The Centre is likely to announce a string of measures including a Rs. 50,000-crore compensation fund as incentives for state governments to switch to a nationwide goods and services tax (GST) regime.
The new regime, billed as the most ambitious tax reform initiative to be undertaken in the country, is aimed at removing distortions in the indirect tax framework that is currently mired in a web of levies such as excise, value added tax and service tax, besides various surcharges, octroi and cess payments.
The government is targetting to roll out GST from October 1, 2010 although contentious issues remain to be ironed out, especially on specific tax rates.
The proposed system can dramatically alter the tax administration by giving a one-shot solution to a welter of levies. However, its implementation faces political hurdles as it could rob state governments of discretionary fiscal powers that they have enjoyed for decades.

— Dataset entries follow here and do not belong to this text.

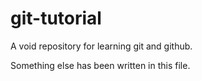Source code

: # git-tutorial

A void repository for learning git and github.

Something else has been written in this file.
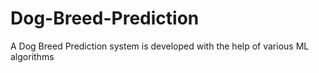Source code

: # Dog-Breed-Prediction
A Dog Breed Prediction system is developed with the help of various ML algorithms
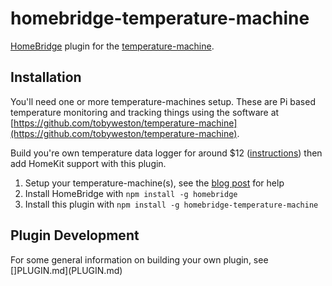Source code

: # homebridge-temperature-machine

[HomeBridge](https://github.com/nfarina/homebridge) plugin for the [temperature-machine](https://github.com/tobyweston/temperature-machine).

## Installation

You'll need one or more temperature-machines setup. These are Pi based temperature monitoring and tracking things using the software at [https://github.com/tobyweston/temperature-machine](https://github.com/tobyweston/temperature-machine).

Build you're own temperature data logger for around $12 ([instructions](http://baddotrobot.com/blog/2016/03/23/homebrew-temperature-logger/)) then add HomeKit support with this plugin.

1. Setup your temperature-machine(s), see the [blog post](http://baddotrobot.com/blog/2016/03/23/homebrew-temperature-logger/) for help
1. Install HomeBridge with `npm install -g homebridge`
1. Install this plugin with `npm install -g homebridge-temperature-machine`

## Plugin Development

For some general information on building your own plugin, see []PLUGIN.md](PLUGIN.md)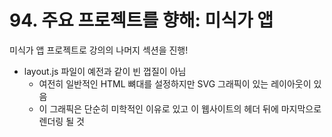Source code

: # 94. 주요 프로젝트를 향해: 미식가 앱

미식가 앱 프로젝트로 강의의 나머지 섹션을 진행!

- layout.js 파일이 예전과 같이 빈 껍질이 아님
  - 여전히 일반적인 HTML 뼈대를 설정하지만 SVG 그래픽이 있는 레이아웃이 있음
  - 이 그래픽은 단순히 미학적인 이유로 있고 이 웹사이트의 헤더 뒤에 마지막으로 렌더링 될 것
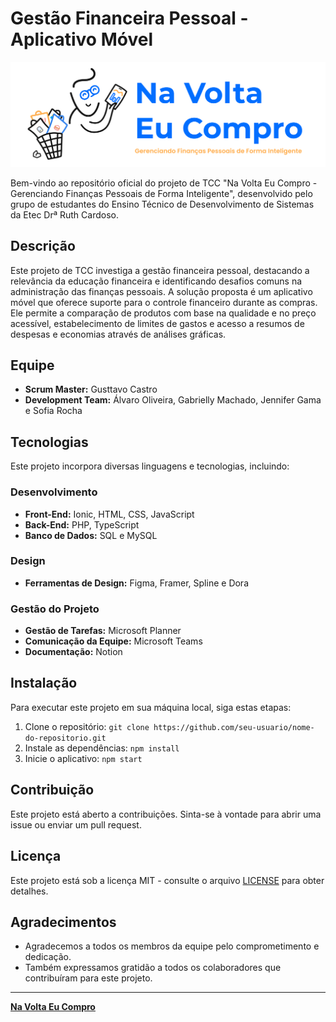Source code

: # Gestão Financeira Pessoal - Aplicativo Móvel

![Logo do Projeto](https://github.com/NaVoltaEuCompro/project_aplication/blob/main/assets/img/banner.png)

Bem-vindo ao repositório oficial do projeto de TCC "Na Volta Eu Compro - Gerenciando Finanças Pessoais de Forma Inteligente", desenvolvido pelo grupo de estudantes do Ensino Técnico de Desenvolvimento de Sistemas da Etec Drª Ruth Cardoso.

## Descrição

Este projeto de TCC investiga a gestão financeira pessoal, destacando a relevância da educação financeira e identificando desafios comuns na administração das finanças pessoais. A solução proposta é um aplicativo móvel que oferece suporte para o controle financeiro durante as compras. Ele permite a comparação de produtos com base na qualidade e no preço acessível, estabelecimento de limites de gastos e acesso a resumos de despesas e economias através de análises gráficas.

## Equipe

- **Scrum Master:** Gusttavo Castro
- **Development Team:** Álvaro Oliveira, Gabrielly Machado, Jennifer Gama e Sofia Rocha

## Tecnologias

Este projeto incorpora diversas linguagens e tecnologias, incluindo:

### Desenvolvimento

- **Front-End:** Ionic, HTML, CSS, JavaScript
- **Back-End:** PHP, TypeScript
- **Banco de Dados:** SQL e MySQL

### Design

- **Ferramentas de Design:** Figma, Framer, Spline e Dora

### Gestão do Projeto

- **Gestão de Tarefas:** Microsoft Planner
- **Comunicação da Equipe:** Microsoft Teams
- **Documentação:** Notion

## Instalação

Para executar este projeto em sua máquina local, siga estas etapas:

1. Clone o repositório: `git clone https://github.com/seu-usuario/nome-do-repositorio.git`
2. Instale as dependências: `npm install`
3. Inicie o aplicativo: `npm start`

## Contribuição

Este projeto está aberto a contribuições. Sinta-se à vontade para abrir uma issue ou enviar um pull request.

## Licença

Este projeto está sob a licença MIT - consulte o arquivo [LICENSE](LICENSE) para obter detalhes.

## Agradecimentos

- Agradecemos a todos os membros da equipe pelo comprometimento e dedicação.
- Também expressamos gratidão a todos os colaboradores que contribuíram para este projeto.

---

**[Na Volta Eu Compro](https://github.com/NaVoltaEuCompro/project_aplication)**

Government sources, who did not wish to be identified, indicated that the Centre is planning to set up a GST compensation fund of about Rs 50,000 crore to assure states that the Centre’s budget will help offset any revenue loss to states arising out of their migration to the new regime.
“The fund would be set up for five years, with the Centre assuring a compensation of Rs 10,000 crore every year to states for any loss in revenue,” an official said.
This fund will be administered by a council of finance ministers and will have the powers to monitor the implementation of the GST and penalise states that deviate from the agreed plan.
The intended corpus is higher than the Rs 30,000 crore corpus recommended by a task force of the 13th Finance Commission.
The panel has recommended two GST rates. The rates are yet to be firmed up.